# Activity list
1 > Could you output the stretch of the Milpitas excerpt from "This month's exchanges" through "such disputes arise."?
2 > Can you sum up the Milpitas excerpt in two sentences?

# Page excerpt
++++++
The county further concluded that the city's report "appears to cherry-pick the indicators that show lower property values in the Added Area in comparison of the rest of the City" and, on the count of over crowding, that the city's finding of 1.33 and 1.43 persons per room constitutes "overcrowding but not serious overcrowding, defined by the Census as 1.5 per room."

This month's exchanges between the city and the county has resulted in virtually no concessions or agreements, and all indications are that the Milpitas City Council will in fact give the amendments final approval.

"It's passed through the City Council unanimously so far," said Livengood. "I see nothing that would prevent us from moving forward." If this impasse continues, and leads to the threat of legal action, it would not be unheard-of, especially in the absence of an official system of mediation when such disputes arise.
++++++
# Stored data

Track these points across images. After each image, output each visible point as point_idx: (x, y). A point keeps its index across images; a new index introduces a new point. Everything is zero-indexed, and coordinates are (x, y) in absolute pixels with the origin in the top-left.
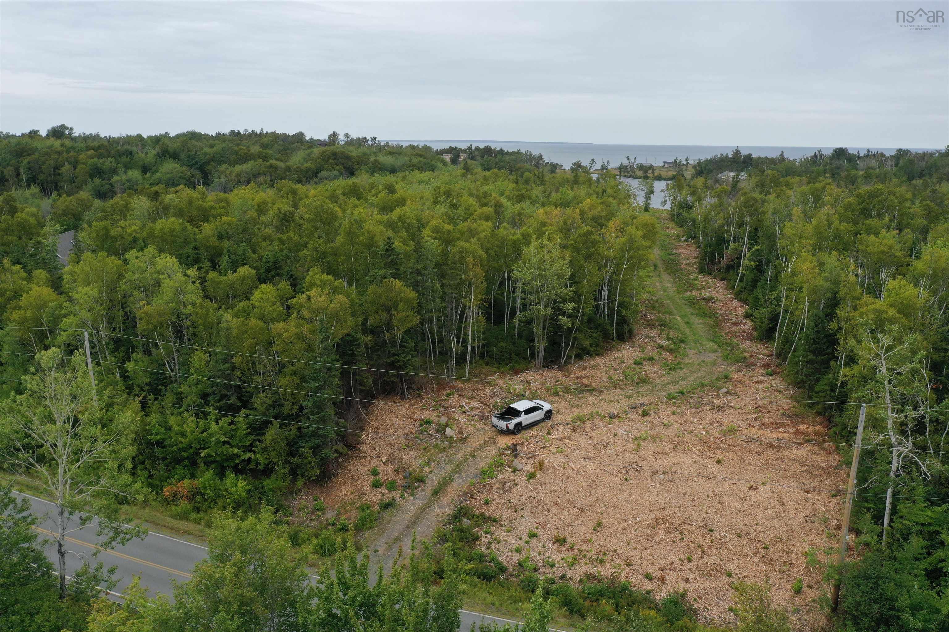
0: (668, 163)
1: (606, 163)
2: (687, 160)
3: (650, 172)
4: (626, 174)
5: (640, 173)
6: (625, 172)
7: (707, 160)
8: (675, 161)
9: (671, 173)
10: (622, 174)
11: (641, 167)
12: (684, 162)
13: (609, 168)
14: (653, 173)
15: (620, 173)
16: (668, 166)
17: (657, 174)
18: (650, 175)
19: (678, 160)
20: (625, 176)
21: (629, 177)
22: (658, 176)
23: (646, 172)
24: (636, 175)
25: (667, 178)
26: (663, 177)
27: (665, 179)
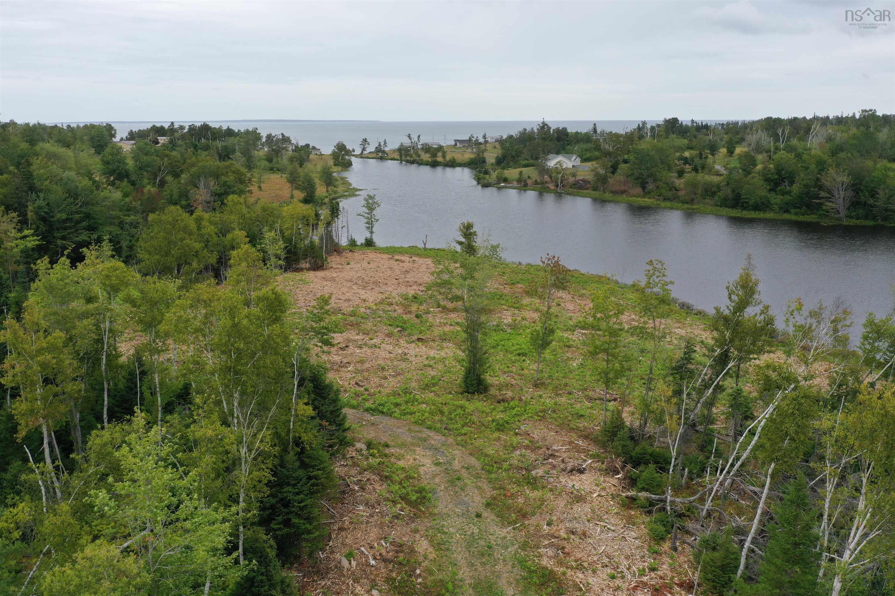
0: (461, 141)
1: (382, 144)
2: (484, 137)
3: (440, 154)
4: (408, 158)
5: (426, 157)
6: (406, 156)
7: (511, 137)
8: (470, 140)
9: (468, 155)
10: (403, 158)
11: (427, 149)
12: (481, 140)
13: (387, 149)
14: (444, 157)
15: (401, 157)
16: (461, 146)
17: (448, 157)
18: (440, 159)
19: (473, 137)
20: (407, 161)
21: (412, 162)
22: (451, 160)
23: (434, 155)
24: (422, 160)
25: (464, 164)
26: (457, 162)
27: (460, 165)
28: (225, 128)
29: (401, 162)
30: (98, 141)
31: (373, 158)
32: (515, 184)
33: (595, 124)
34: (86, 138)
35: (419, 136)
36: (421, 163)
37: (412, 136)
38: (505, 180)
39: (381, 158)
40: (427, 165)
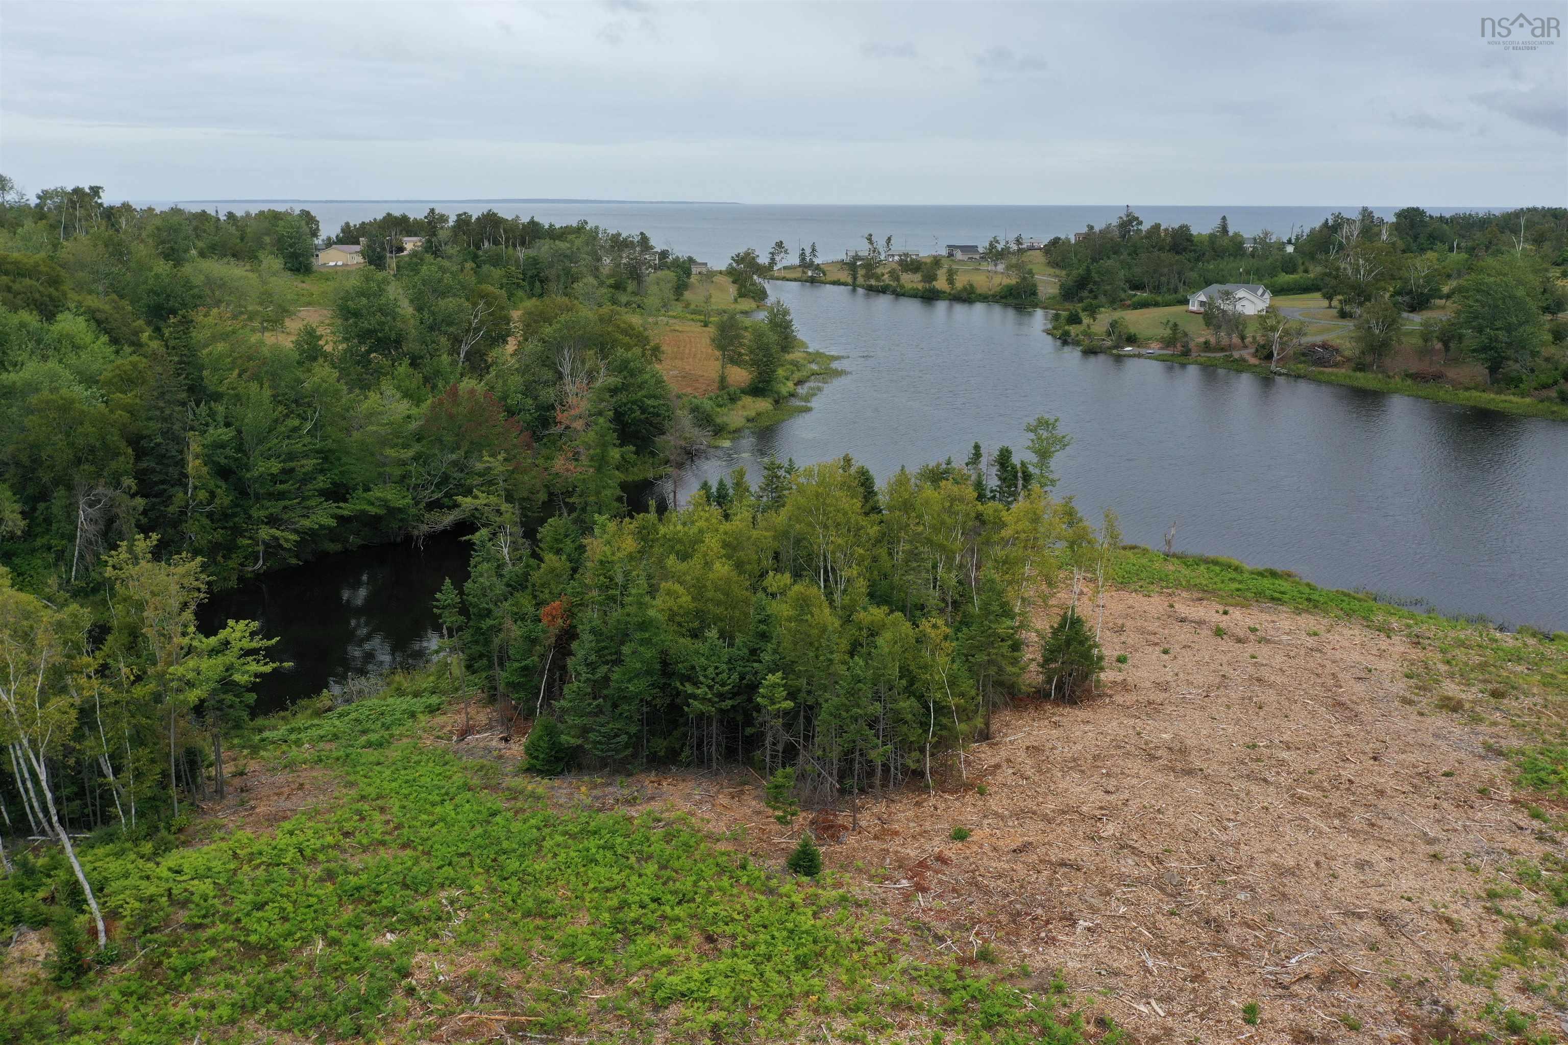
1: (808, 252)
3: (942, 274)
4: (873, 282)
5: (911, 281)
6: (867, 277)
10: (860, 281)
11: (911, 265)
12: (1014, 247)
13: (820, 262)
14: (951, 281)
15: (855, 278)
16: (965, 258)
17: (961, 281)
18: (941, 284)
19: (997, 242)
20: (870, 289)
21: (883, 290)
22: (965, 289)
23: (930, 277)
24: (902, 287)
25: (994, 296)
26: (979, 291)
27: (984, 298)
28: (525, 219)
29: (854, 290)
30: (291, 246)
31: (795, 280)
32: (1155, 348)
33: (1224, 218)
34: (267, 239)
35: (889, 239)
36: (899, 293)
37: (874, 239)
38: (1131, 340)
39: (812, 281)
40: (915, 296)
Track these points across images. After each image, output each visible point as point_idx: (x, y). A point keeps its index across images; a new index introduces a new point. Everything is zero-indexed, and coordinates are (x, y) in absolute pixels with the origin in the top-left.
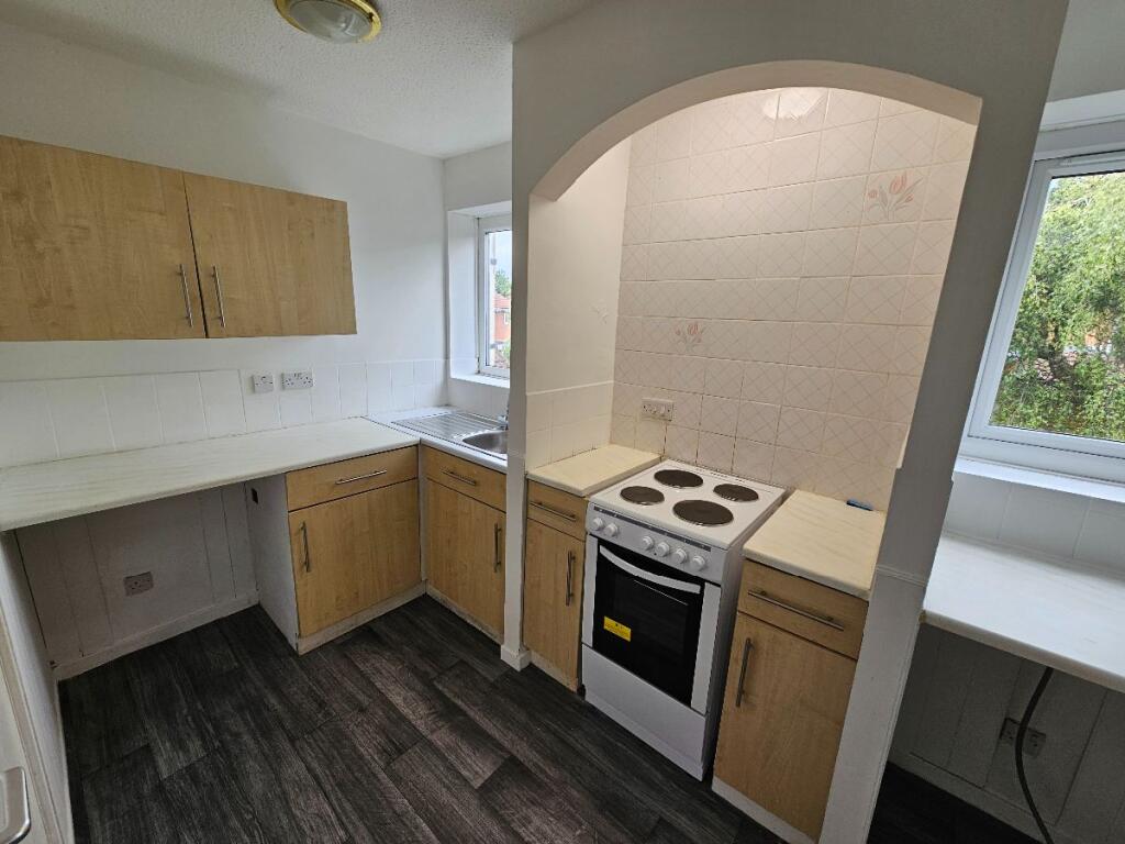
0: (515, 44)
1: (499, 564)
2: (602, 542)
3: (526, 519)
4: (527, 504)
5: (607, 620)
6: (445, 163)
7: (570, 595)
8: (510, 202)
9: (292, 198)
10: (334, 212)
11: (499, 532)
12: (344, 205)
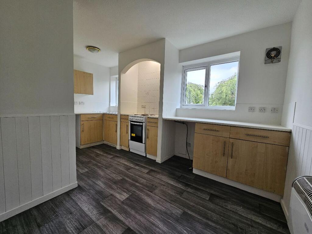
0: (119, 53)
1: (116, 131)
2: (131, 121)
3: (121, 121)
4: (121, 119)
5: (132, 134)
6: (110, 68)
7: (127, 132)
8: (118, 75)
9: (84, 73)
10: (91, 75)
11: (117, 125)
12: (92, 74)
++++++
# Replies
1 >
This month's exchanges between the city and the county has resulted in virtually no concessions or agreements, and all indications are that the Milpitas City Council will in fact give the amendments final approval.

"It's passed through the City Council unanimously so far," said Livengood. "I see nothing that would prevent us from moving forward." If this impasse continues, and leads to the threat of legal action, it would not be unheard-of, especially in the absence of an official system of mediation when such disputes arise.

2 > The county concluded that the city's report appears to cherry-pick indicators showing lower property values in the Added Area, and that the city's figures of 1.33 and 1.43 persons per room amount to overcrowding but not serious overcrowding. This month's exchanges between the city and the county produced virtually no concessions, all indications are that the Milpitas City Council will give the amendments final approval, and Livengood said he sees nothing that would prevent the city from moving forward.